On the other hand, “some people I worked with in prison did not want to leave [segregation] because they felt safer from gang violence or from noise and overstimulation, and would even engage in some type of disciplinary misconduct so that they would be allowed to stay,” she said.

However, in general, “There is a clear trend across the country to limit use of restricted housing, both in duration and in numbers, because it is recognized that segregation doesn’t have a rehabilitative effect and should be used only for safety or short-term disciplinary purposes,” Dr Metzner said.

Working With Prisoners on Death Row

Treating inmates on death row is not necessarily more stressful than treating inmates in other prison settings, Dr Metzner said.

“In most states, it is rare that a psychiatrist will have to deal with an impending execution — for example, in California many people are on death row with legal appeals pending for at least 20 years,” he said.

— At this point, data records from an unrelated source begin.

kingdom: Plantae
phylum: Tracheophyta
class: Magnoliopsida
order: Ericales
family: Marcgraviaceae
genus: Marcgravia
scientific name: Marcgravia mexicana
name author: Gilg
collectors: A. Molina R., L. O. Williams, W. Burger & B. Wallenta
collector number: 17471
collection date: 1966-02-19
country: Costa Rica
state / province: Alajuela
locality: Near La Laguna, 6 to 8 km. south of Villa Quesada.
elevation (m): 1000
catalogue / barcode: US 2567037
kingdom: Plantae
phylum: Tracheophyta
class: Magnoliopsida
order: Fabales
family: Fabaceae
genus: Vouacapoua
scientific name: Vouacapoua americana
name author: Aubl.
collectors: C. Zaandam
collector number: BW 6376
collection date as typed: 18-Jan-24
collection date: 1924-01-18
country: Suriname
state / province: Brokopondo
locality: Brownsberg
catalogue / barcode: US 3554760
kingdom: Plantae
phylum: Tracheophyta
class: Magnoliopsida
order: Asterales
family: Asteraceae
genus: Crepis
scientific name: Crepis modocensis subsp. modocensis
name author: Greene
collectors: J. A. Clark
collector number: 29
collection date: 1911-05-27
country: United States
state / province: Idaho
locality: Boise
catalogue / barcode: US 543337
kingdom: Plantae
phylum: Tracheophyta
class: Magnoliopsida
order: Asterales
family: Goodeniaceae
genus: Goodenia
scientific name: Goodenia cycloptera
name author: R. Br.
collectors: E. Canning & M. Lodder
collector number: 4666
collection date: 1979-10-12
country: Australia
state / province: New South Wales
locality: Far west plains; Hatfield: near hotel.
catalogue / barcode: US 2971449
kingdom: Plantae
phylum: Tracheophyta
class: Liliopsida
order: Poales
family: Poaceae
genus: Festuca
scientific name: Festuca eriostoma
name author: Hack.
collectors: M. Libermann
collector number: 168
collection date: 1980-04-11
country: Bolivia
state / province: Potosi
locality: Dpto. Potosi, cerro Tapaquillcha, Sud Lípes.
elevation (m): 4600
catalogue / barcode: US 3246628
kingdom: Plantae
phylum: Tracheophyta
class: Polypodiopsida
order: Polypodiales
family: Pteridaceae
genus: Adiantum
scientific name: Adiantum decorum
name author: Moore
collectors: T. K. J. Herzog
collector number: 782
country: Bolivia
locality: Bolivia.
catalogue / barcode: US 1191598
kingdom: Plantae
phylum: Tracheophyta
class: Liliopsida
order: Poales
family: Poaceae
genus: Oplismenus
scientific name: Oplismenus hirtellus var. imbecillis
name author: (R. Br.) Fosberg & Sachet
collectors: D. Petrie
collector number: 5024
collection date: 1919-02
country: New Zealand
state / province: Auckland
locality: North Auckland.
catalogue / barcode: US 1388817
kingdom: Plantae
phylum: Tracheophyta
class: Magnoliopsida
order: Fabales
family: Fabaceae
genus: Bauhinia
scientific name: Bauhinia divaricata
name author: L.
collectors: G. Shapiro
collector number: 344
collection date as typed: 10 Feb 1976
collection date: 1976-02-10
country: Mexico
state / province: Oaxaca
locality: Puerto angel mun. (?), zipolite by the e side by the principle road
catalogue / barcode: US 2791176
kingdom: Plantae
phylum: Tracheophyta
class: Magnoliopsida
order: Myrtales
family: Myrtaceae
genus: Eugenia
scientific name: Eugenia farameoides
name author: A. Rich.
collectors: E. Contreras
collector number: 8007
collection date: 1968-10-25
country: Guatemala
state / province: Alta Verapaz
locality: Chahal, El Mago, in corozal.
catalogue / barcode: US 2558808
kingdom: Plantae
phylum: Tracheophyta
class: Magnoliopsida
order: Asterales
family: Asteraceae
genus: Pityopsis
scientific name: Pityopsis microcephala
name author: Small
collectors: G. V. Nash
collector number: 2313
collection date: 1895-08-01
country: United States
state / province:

“But although most inmates don’t end up getting executed, they’re there for decades, which has its own challenges — coming to terms with the possibility that they’re likely to be there for the rest of their lives, so the challenge of the psychiatrist working with patients on death row is how to make prison life meaningful,” he said.


Dr Metzner encouraged psychiatrists to develop good working relationships with correction officers. “It’s a team effort. You will help the officer know better how to deal with the inmate, which will make both the inmate’s and the officer’s life better.”

He added, “the key in working in a prison is being respectful of others — inmates as well as officers. The inmates will in general give you a lot of appreciation if you are respectful toward them because they don’t get a lot of respect in prison, and the custody staff will likewise.”

Correctional psychiatry can be a “rewarding career,” he emphasized.